> _Task to carry out_
Without copying the images, write out all the entries below verbatim.

--- Source material ---

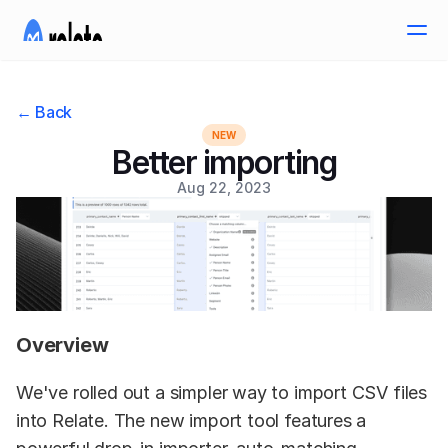
← Back
NEW
Better importing
Aug 22, 2023
Overview
We've rolled out a simpler way to import CSV files 
into Relate. The new import tool features a 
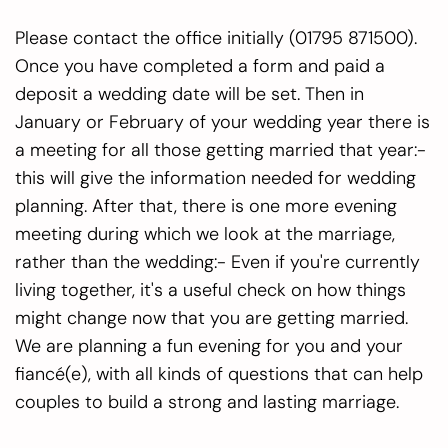
Please contact the office initially (01795 871500).
Once you have completed a form and paid a
deposit a wedding date will be set. Then in
January or February of your wedding year there is
a meeting for all those getting married that year:-
this will give the information needed for wedding
planning. After that, there is one more evening
meeting during which we look at the marriage,
rather than the wedding:- Even if you're currently
living together, it's a useful check on how things
might change now that you are getting married.
We are planning a fun evening for you and your
fiancé(e), with all kinds of questions that can help
couples to build a strong and lasting marriage.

---

> _Solution to this exercise_
← Back
NEW
Better importing
Aug 22, 2023
Overview
We've rolled out a simpler way to import CSV files 
into Relate. The new import tool features a 
Please contact the office initially (01795 871500).
Once you have completed a form and paid a
deposit a wedding date will be set. Then in
January or February of your wedding year there is
a meeting for all those getting married that year:-
this will give the information needed for wedding
planning. After that, there is one more evening
meeting during which we look at the marriage,
rather than the wedding:- Even if you're currently
living together, it's a useful check on how things
might change now that you are getting married.
We are planning a fun evening for you and your
fiancé(e), with all kinds of questions that can help
couples to build a strong and lasting marriage.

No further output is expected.